[Start of Text excerpt]

Firstly, what happens to the time step when deciding the -np? Regardless the number of cores available, the choice between -np 3 or -np 6 will only be dependent on the number of elements? If I have to reduce the time step and I decide to use more cores, should the calculation time be reduced??
Regarding the 2 threads per core, indeed I mean the hyperthreading so, in total I have 12 logical processors. Talking about 6 cores and 12 logical processors, is there any difference in this case between using -np 6 -nt 2 or -np 12?? I understood that the number of threads per core should be included in -nt, not in np, is it right??
Finally, what is the difference between mpi processes and spmd domains?? I have solved a simulation by -np 6 -nt 2, and the next text were included in the output text file:
As a final conclusion, I understand that the fastest option is not always using all the cores available, isnt´t it?
Thank you so much again! I really appreciate your help!!!!!!!

[End of Text excerpt]
[Start of Stored rows]

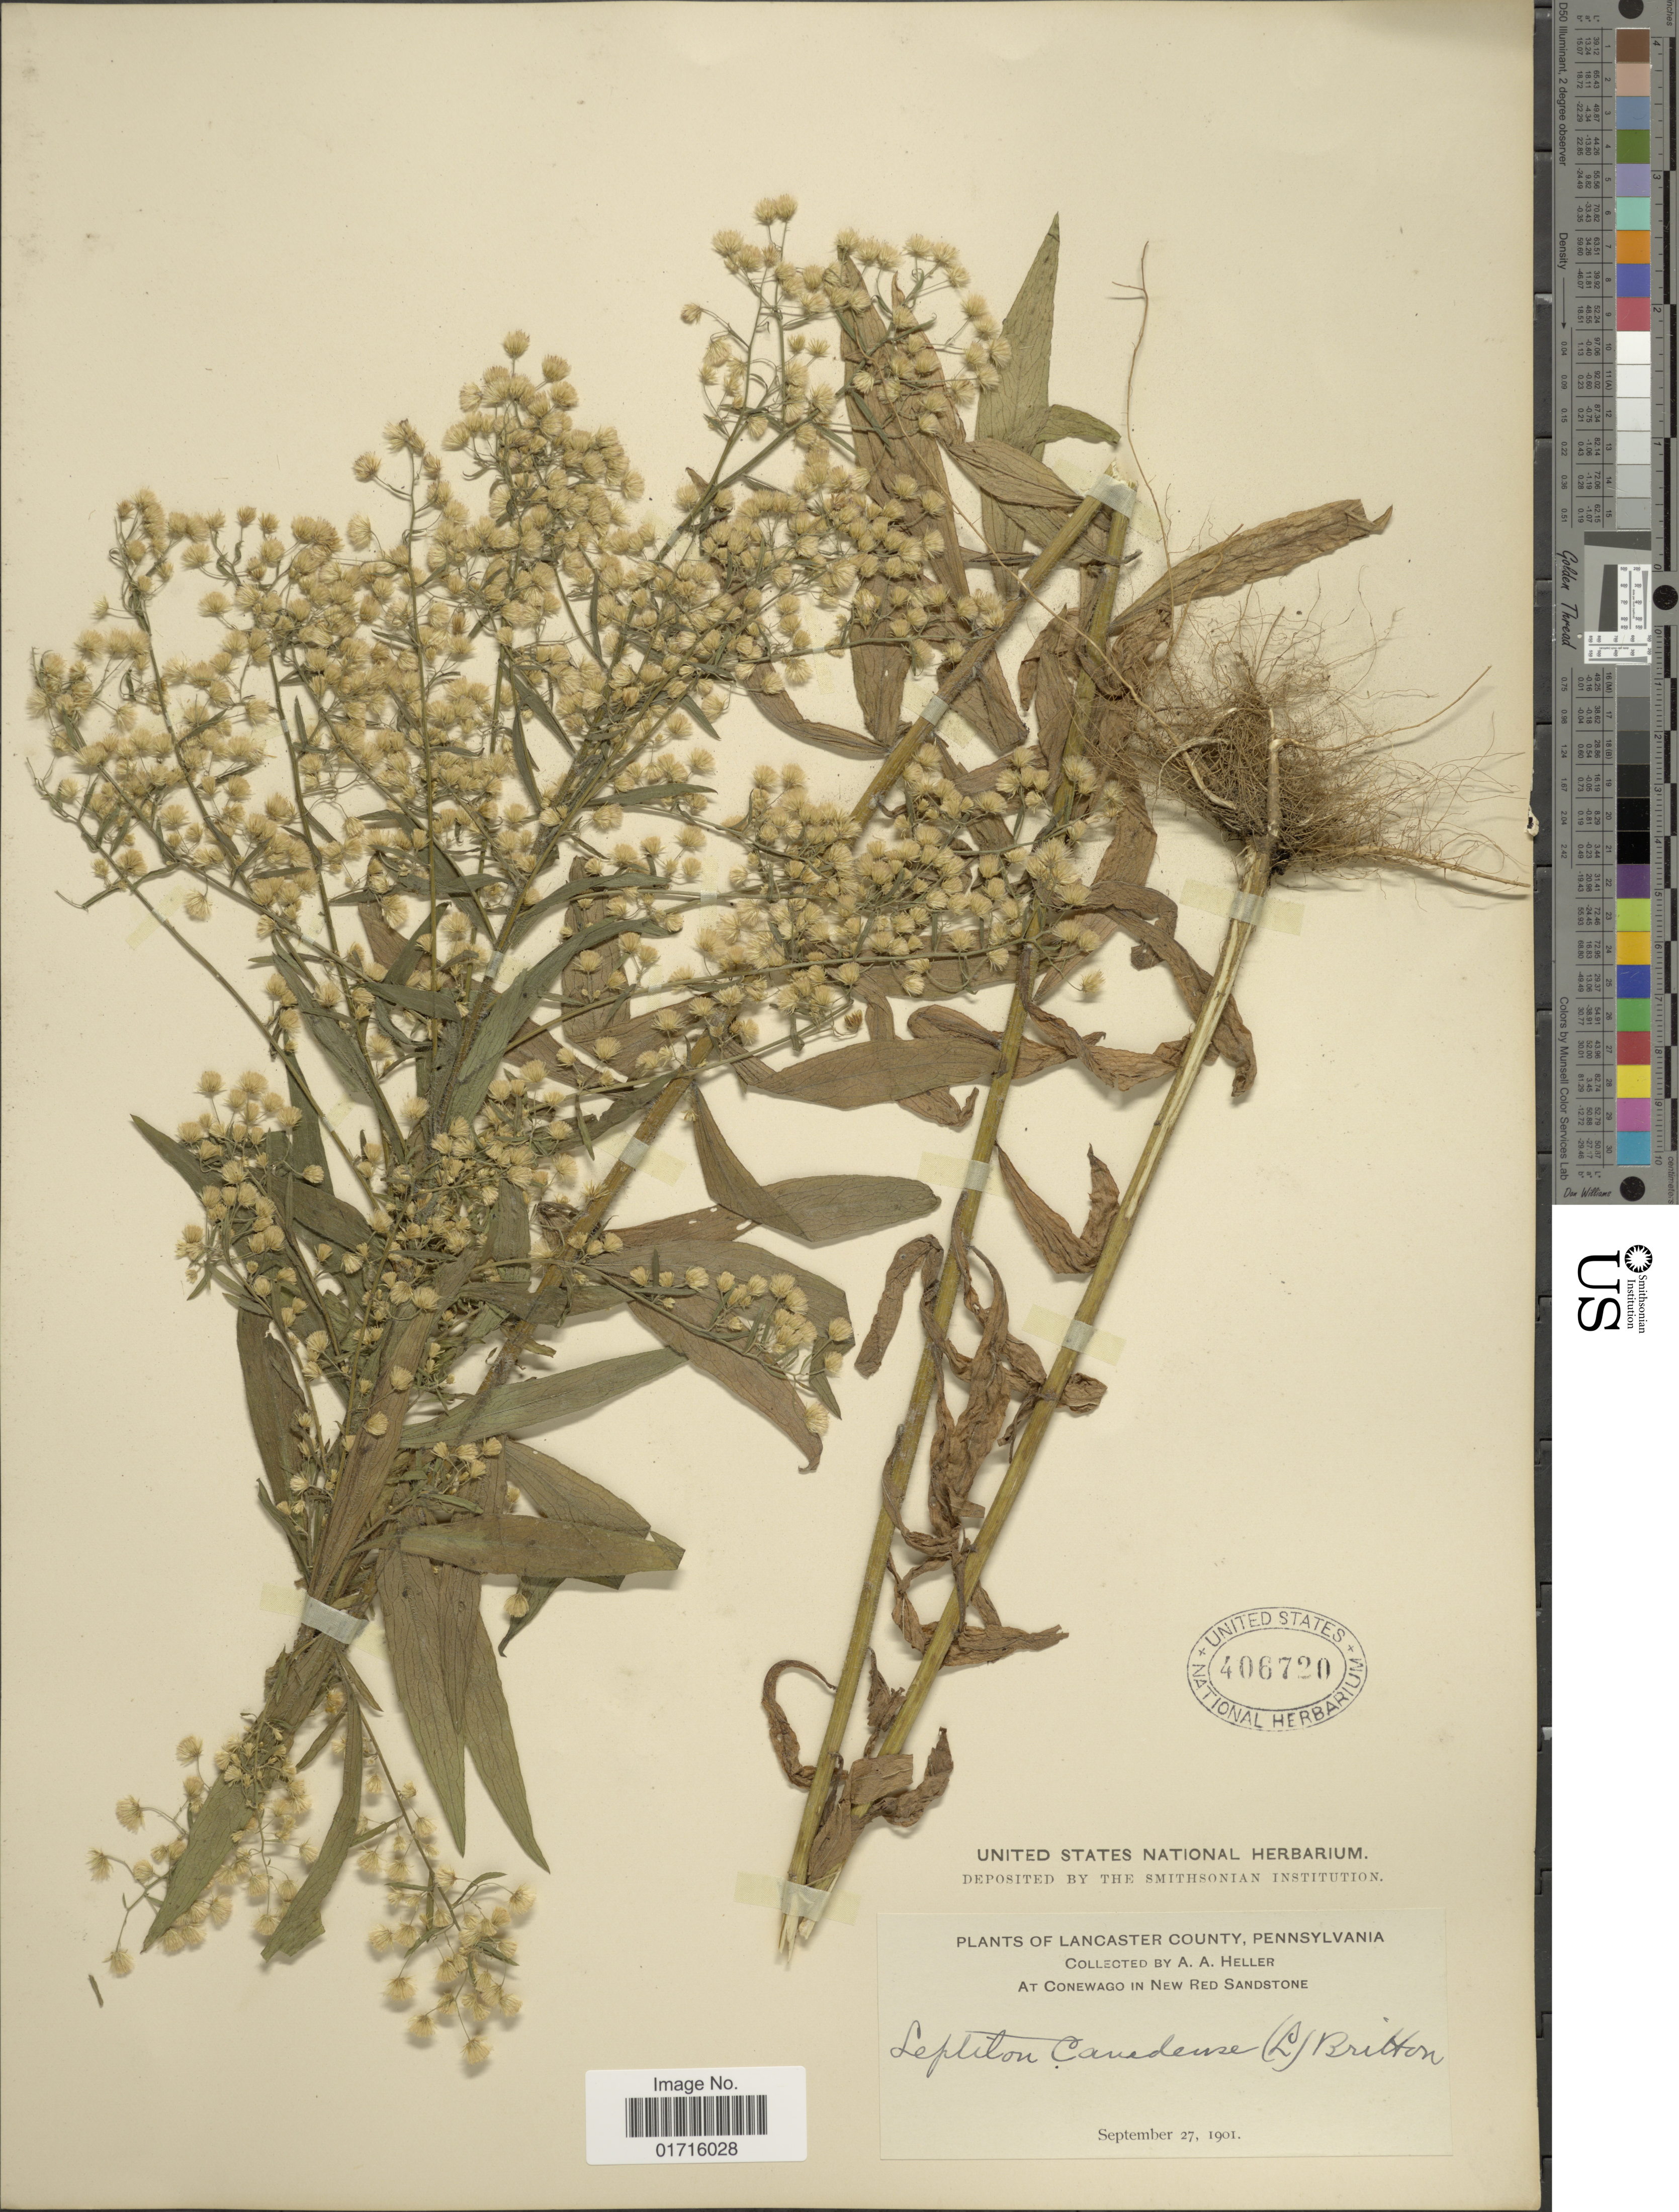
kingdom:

[End of Stored rows]
[Start of Stored rows]

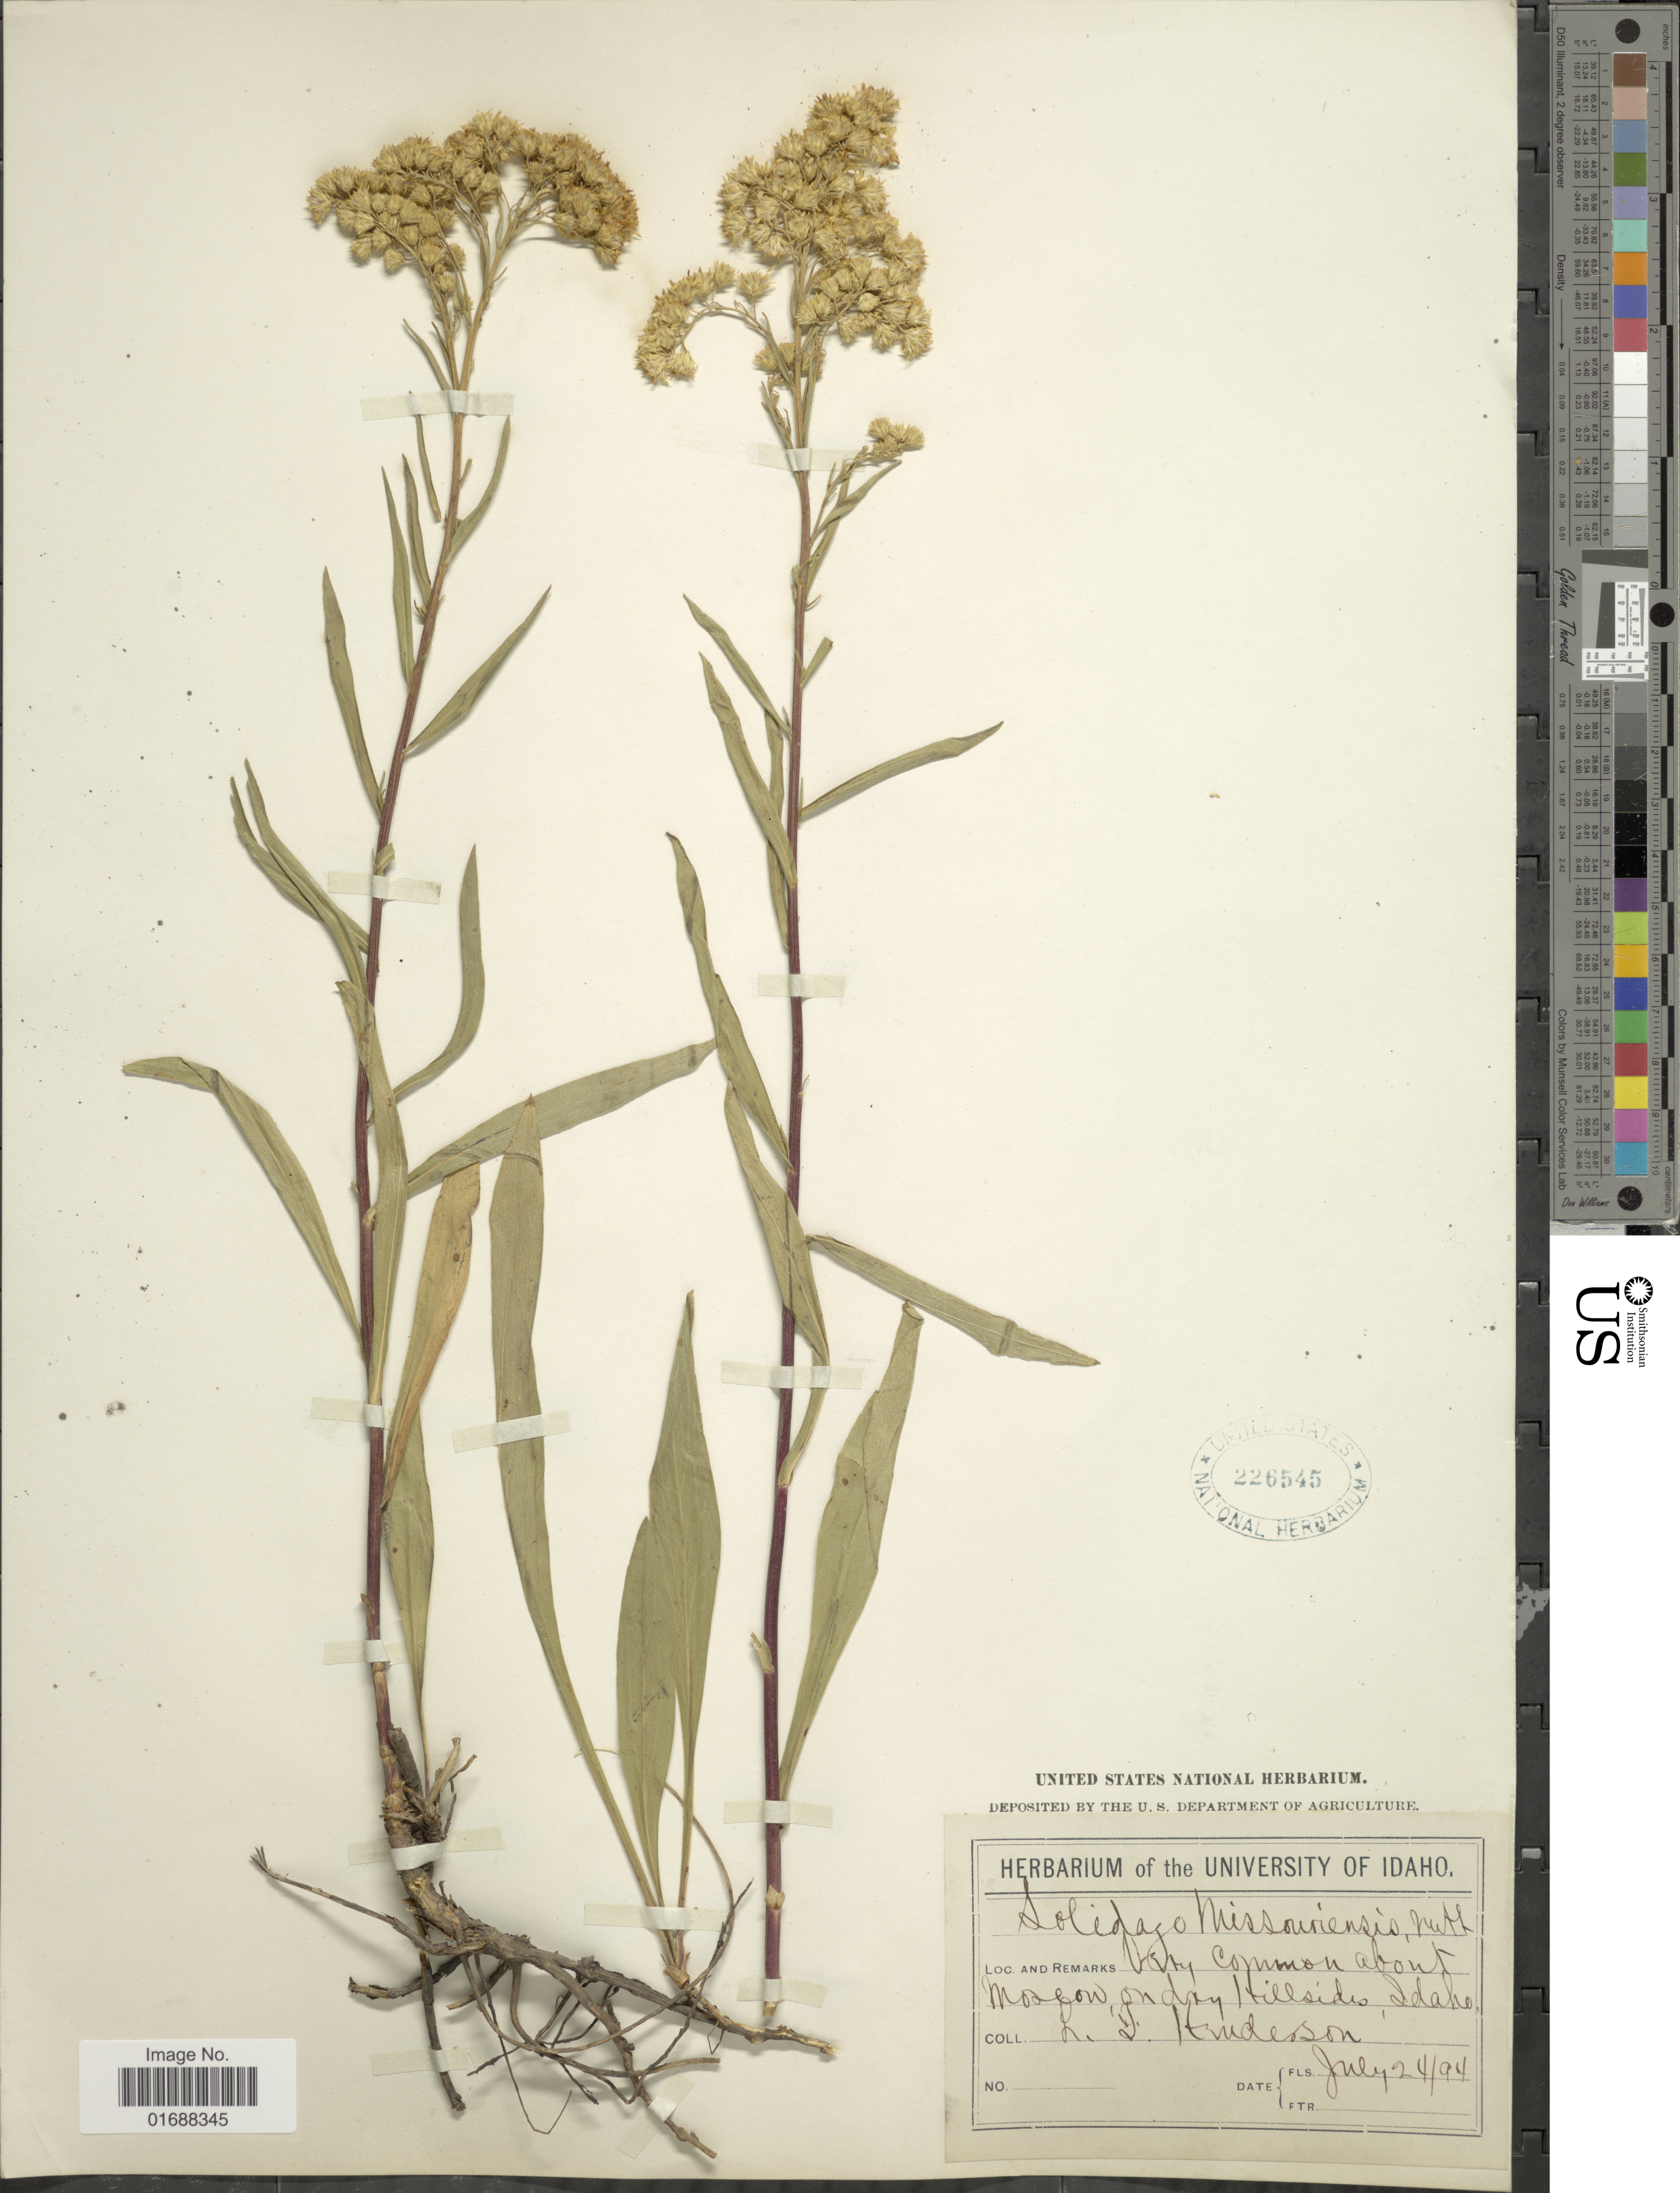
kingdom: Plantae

[End of Stored rows]

● **Task directions**
Can you edit the forum post about MPI processes and threads between "Regarding the 2" and "appreciate your help!!!!!!!", inclusive, changing "logical processors" to "hardware threads" throughout that part?

● **Answer in full**
Regarding the 2 threads per core, indeed I mean the hyperthreading so, in total I have 12 hardware threads. Talking about 6 cores and 12 hardware threads, is there any difference in this case between using -np 6 -nt 2 or -np 12?? I understood that the number of threads per core should be included in -nt, not in np, is it right??
Finally, what is the difference between mpi processes and spmd domains?? I have solved a simulation by -np 6 -nt 2, and the next text were included in the output text file:
As a final conclusion, I understand that the fastest option is not always using all the cores available, isnt´t it?
Thank you so much again! I really appreciate your help!!!!!!!